It was a regular day in MURICA 🦅 🇺🇸 💥 🦅 🇺🇸 💥 and Michelle was surfin' the web with his good friend Tempest cardboard standee.
Suddenly, right in the corner of his eye Michelle noticed an ad selling kinder surprise eggs.
"Holy shit, tempest! I haven't had one of these in ages since Attorney Admiral President God banned them." Michelle said
Tempest said nothing because he's currently made of cardboard.
"Aw you're right, they're illegal I can't have em. This must be the dark web." Michelle sadly said.
"Who cares bro, the best Minecraft mods come from the dark web. It's perfectly ethical to use it." Foivos, who was also in his house for some reason, said.
"True, all my best material of marginalized groups getting beaten to death came from the dark web. It's chill in there." Added Penis.
"I feel like those two things aren't very comparable but okay." Said Foivos.
"Well, I'm convinced. We're going to the dark web!!"
And so it was. Michelle clicked on the advert and it took him to an eBay auction in darkweb.com where he bid his entire house. He would have gotten it if someone hadn't bid the charred remains of hamala karris-bot from chapter 5.
"Aw shucks. That was the last one." Michelle pouted.
"Worry not Michelle, as I will use my Personality Waves™️ to triangulate the position of whoever bought that last kinder surprise egg." Said Personality Guy. He then stared very hard at the computer screen and started making some inhuman noises.
"I've found it!

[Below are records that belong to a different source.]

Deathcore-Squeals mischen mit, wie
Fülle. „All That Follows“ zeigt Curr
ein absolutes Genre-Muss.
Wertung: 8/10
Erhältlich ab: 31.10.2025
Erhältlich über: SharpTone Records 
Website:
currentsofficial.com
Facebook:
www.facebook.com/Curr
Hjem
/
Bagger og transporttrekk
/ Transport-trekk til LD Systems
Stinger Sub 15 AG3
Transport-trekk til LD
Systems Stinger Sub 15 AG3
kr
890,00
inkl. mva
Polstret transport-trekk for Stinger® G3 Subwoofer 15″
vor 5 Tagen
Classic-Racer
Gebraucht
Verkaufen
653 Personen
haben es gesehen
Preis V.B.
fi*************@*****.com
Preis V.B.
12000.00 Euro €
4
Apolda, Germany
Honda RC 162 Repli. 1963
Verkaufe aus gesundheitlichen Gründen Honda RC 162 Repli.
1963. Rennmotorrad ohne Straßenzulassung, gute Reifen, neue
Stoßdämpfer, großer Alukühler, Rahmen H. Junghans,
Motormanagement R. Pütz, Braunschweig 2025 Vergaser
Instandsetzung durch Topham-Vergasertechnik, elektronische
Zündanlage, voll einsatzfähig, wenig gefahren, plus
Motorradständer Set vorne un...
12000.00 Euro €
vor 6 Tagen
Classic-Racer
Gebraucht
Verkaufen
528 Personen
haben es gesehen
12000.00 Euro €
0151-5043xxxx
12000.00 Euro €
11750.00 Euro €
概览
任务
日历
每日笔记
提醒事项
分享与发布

The thief is currently located in the newly refurbished dodecahedronal office, in the newly renamed Jesus Christ DC." Personality Guy said.
And so it was. Michelle got on his trusty steed, Dave the Dyanosaure, and they headed over to Jesus Christ DC, where of course, they discovered the culprit was none other than...

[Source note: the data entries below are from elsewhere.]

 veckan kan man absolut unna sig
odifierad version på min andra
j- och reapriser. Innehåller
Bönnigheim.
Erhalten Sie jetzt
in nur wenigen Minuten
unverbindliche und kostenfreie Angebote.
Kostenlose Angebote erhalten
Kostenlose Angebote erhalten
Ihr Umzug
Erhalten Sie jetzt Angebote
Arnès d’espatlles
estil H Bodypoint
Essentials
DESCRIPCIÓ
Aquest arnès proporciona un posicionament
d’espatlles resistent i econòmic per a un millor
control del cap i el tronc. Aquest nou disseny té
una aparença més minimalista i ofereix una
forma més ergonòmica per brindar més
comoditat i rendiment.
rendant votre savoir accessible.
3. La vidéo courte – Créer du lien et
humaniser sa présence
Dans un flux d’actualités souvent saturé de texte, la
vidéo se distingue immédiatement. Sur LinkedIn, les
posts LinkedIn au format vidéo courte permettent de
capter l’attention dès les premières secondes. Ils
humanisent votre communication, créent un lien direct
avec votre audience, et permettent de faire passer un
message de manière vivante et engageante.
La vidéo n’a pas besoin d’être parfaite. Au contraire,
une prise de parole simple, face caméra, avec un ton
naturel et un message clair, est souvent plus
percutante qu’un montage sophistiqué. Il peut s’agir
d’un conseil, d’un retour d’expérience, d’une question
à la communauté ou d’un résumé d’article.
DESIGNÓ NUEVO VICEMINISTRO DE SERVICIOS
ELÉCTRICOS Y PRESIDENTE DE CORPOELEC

"Me, Attorney Admiral President God!" God said.
"But why?! I thought banned kinder surprise eggs." Michelle asked God.
"It's true I did that, but only so I can have them all to myself. You see, the other all-powerful beings of the SW Omniverse™️ don't seem to take me seriously, so I though if I could have a complete collection of every kinder surprise toy, they'd finally take me seriously, since none of them have ever done something as magnificent as this." God explained.

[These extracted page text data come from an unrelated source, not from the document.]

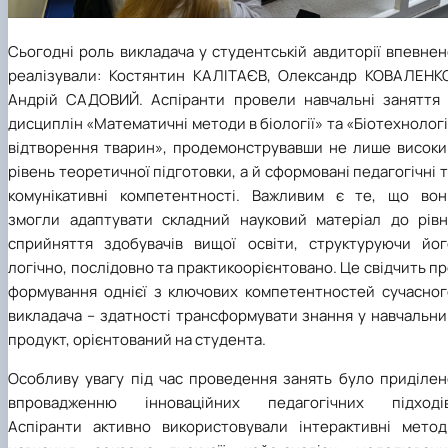
Сьогодні роль викладача у студентській авдиторії впевне
реалізували: Костянтин КАЛІТАЄВ, Олександр КОВАЛЕНКО
Андрій САДОВИЙ. Аспіранти провели навчальні заняття 
дисциплін «Математичні методи в біології» та «Біотехнолог
відтворення тварин», продемонструвавши не лише високи
рівень теоретичної підготовки, а й сформовані педагогічні 
комунікативні компетентності. Важливим є те, що вон
змогли адаптувати складний науковий матеріал до рівн
сприйняття здобувачів вищої освіти, структуруючи йог
логічно, послідовно та практикоорієнтовано. Це свідчить п
формування однієї з ключових компетентностей сучасног
викладача – здатності трансформувати знання у навчальни
продукт, орієнтований на студента.
Особливу увагу під час проведення занять було приділен
впровадженню інноваційних педагогічних підходів
Аспіранти активно використовували інтерактивні метод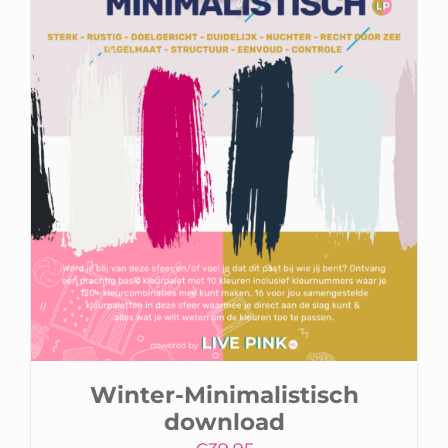
Winkelwagen
Winter-Minimalistisch
download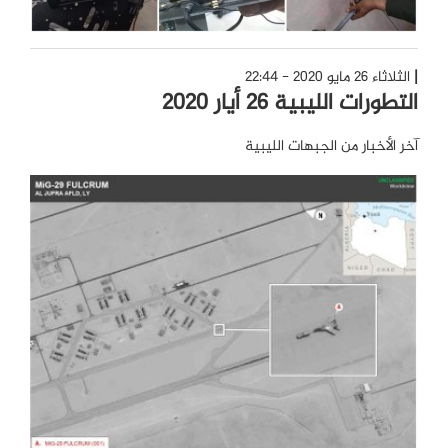
الثلاثاء 26 مايو 2020 - 22:44
التطورات الليبية 26 أيار 2020
آخر الأخبار من الجبهات الليبية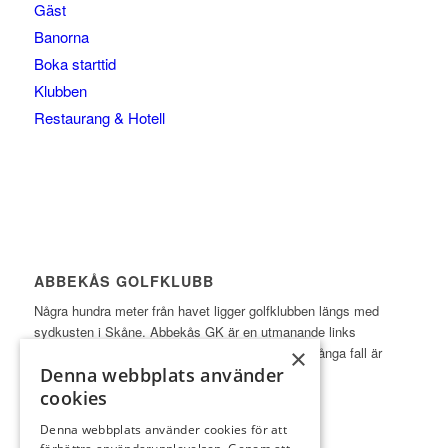
Gäst
Banorna
Boka starttid
Klubben
Restaurang & Hotell
ABBEKÅS GOLFKLUBB
Några hundra meter från havet ligger golfklubben längs med
sydkusten i Skåne. Abbekås GK är en utmanande links
×
inspirerad golfbana på ypperlig sandjord, som i många fall är
Denna webbplats använder
öppen året runt med spel till ordinarie greener.
cookies
Läs mer
Denna webbplats använder cookies för att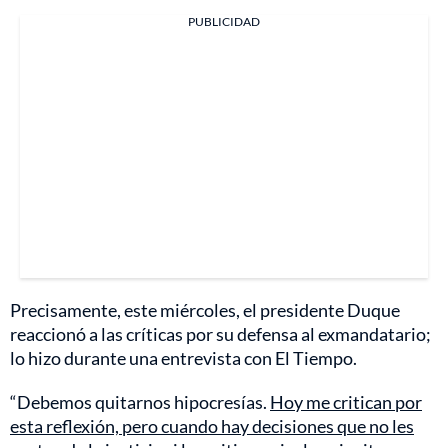
PUBLICIDAD
Precisamente, este miércoles, el presidente Duque
reaccionó a las críticas por su defensa al exmandatario;
lo hizo durante una entrevista con El Tiempo.
“Debemos quitarnos hipocresías.
Hoy me critican por
esta reflexión, pero cuando hay decisiones que no les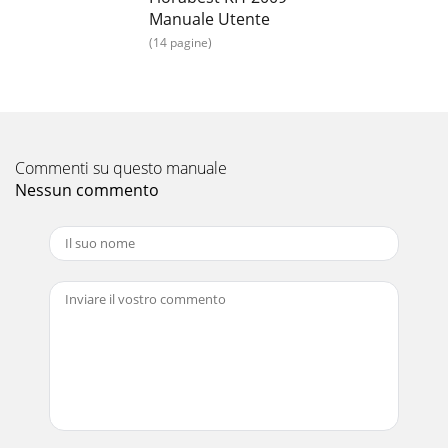
Manuale Utente
(14 pagine)
Commenti su questo manuale
Nessun commento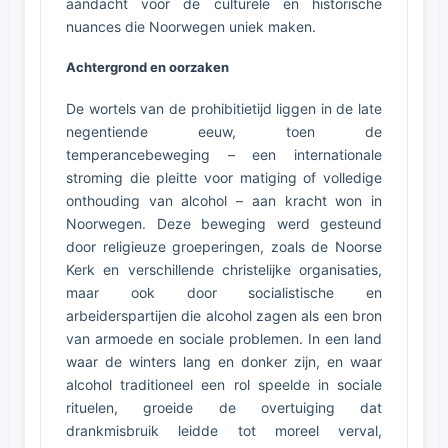
aandacht voor de culturele en historische
nuances die Noorwegen uniek maken.
Achtergrond en oorzaken
De wortels van de prohibitietijd liggen in de late
negentiende eeuw, toen de
temperancebeweging – een internationale
stroming die pleitte voor matiging of volledige
onthouding van alcohol – aan kracht won in
Noorwegen. Deze beweging werd gesteund
door religieuze groeperingen, zoals de Noorse
Kerk en verschillende christelijke organisaties,
maar ook door socialistische en
arbeiderspartijen die alcohol zagen als een bron
van armoede en sociale problemen. In een land
waar de winters lang en donker zijn, en waar
alcohol traditioneel een rol speelde in sociale
rituelen, groeide de overtuiging dat
drankmisbruik leidde tot moreel verval,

"And with this Mustard Murderer figurine from that last egg I bought, I finally have them all!" God declared.
"Oh no you don't!" Michelle declared, and got Dave the Dyanosaure to bite God's ankle.
" I put my house on that egg, and not even God's will can stop me from having it!" Michelle added.
"Domain Expansion: Abysmal Dog shit!!" Michelle shouted, and suddenly the two of them were suddenly trapped in a toilet bowl.
"Do you realise what you've done???" Good screamed.
After that, SW productions got sued by both Jujutsu Kaisen and Kinder, so God had all his toys confiscated. Oh and Michelle forgot Domain Expansion. Now we have to call it Land Distribution, or something. Nanami wouldn't stand for this.
"NOOOOOOOOOOOOOOOOOOOOOO0! MY ADULT TOYS!" God screamed after the lawsuit concluded.
"That's what happens when you face the might of my Dom- LAND DISTRIBUTION." Said Michelle, who had eated some spare eggs off screen. He then epically walked away into the sunset.
"It's really weird when we don't have useless lines that serve no purpose in quick succession." Foivos said.
"It's somewhat weird, yeah." Said Penis.